And this has led to the rapid
expansion of quota systems across all branches of
government.
The 1999
constitution that ended military rule incorporated the
Federal Character Commission (FCC) to oversee the
administration of a formal quota system in federal, and
eventually state and local, employment.
It monitors the
hiring and promotion policies of “all bureaucratic,
economic, media, and political posts at all levels of
government” in order to ensure their compliance with “the
principles of proportional sharing.”
In
effect, the FCC administers one of the largest
affirmative-action programs in the world, officially
organized around the representation of states but in
practice, through the use of the “indigeneity” requirement
as defined in the legislation, around ethnicity.
The system
privileges ethnic origins over citizenship and enables powerful
local patronage brokers to control jobs.
Meanwhile, there has been growing religious tension
between Muslims and Christians. This has since been
exacerbated by the Boko Haram insurgency in the northeast. In the states of
Adamawa and Nasarawa, 40 villages have been destroyed since
Jan.15.
Last month at least 110 schoolgirls were
abducted by the terrorist group in Dapchi, Yobe state. The
attack came some four years after they kidnapped more than 270
girls from a school in the town of Chibok, in Borno state. Of
those, 100 remain captive.
A
new separatist group, the Indigenous People of
Biafra, has sprung
up.

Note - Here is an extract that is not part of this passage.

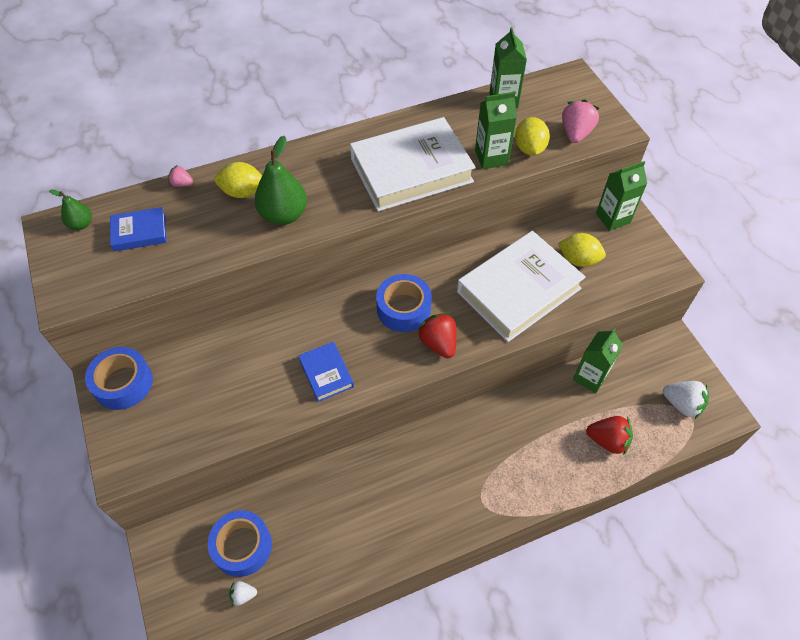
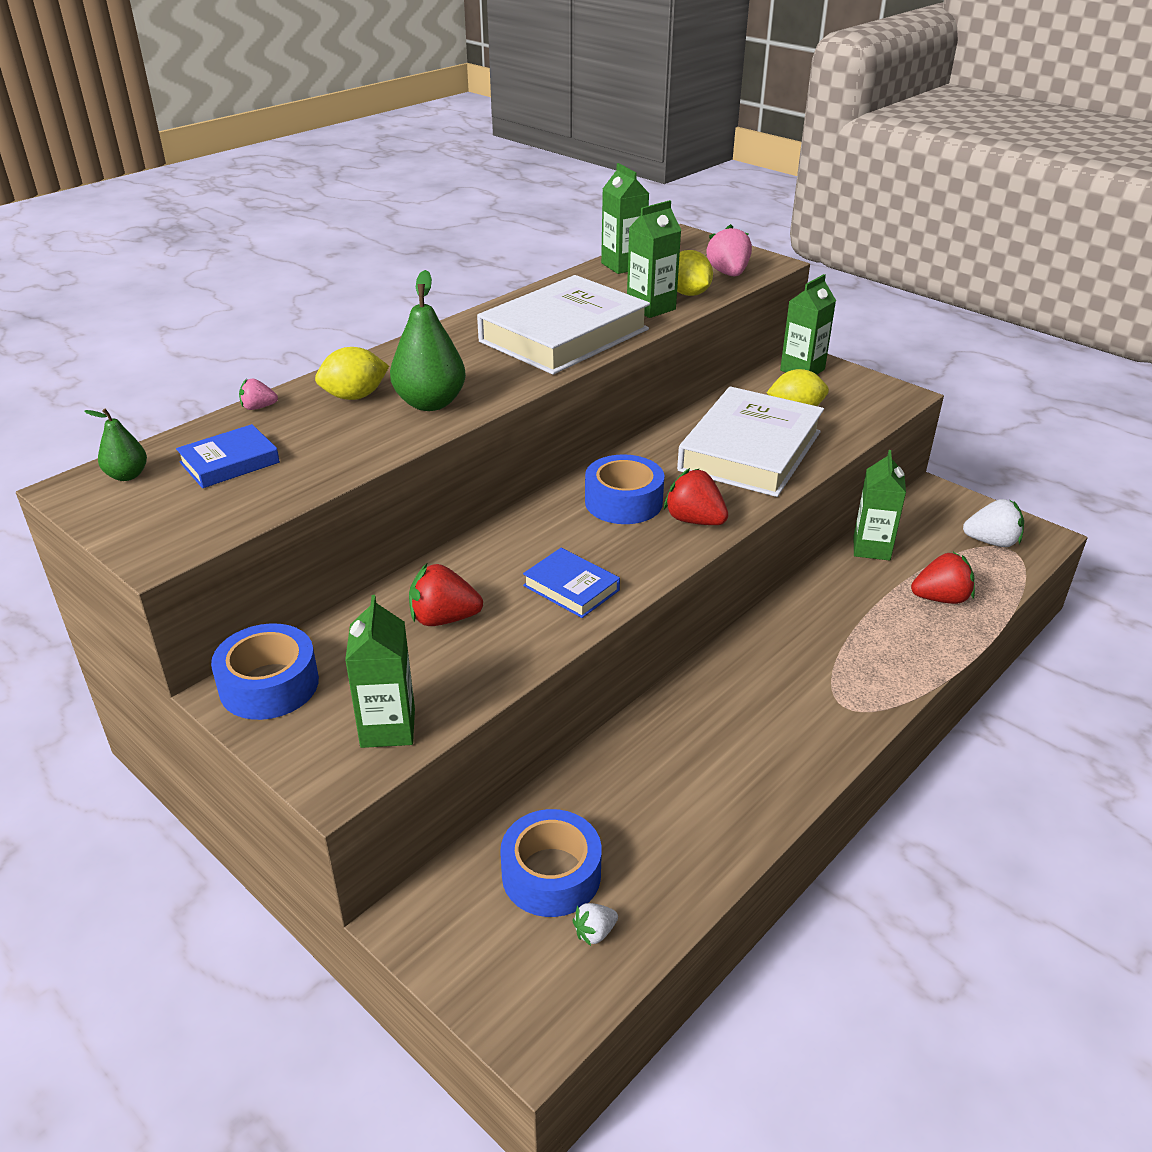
camera: 25 degrees left, 20 degrees down
none -> green carton [345,595,415,748]
none -> red strawberry [409,564,483,626]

It wants a number of states in the south-east,
made up mainly of Igbo, to break away from Nigeria. President
Muhammadu Buhari declared it a terrorist organization last
year.
The 2016 resumption of hostilities in the
oil-rich Niger Delta by a group of militants, the Niger Delta
Avengers (NDA), following years of relative peace, in a region
that is the mainstay of Nigeria’s economy, has also become a
problem.
The
sectarian violence has put a tremendous strain on the
country’s political institutions.
Can Nigeria resolve some of its problems
through power-sharing? These arrangements typically bring
different political parties and conflict actors together,
often in the form of a broad government of national unity.
But this would require switching to a
parliamentary system, and no one seems to be asking for that.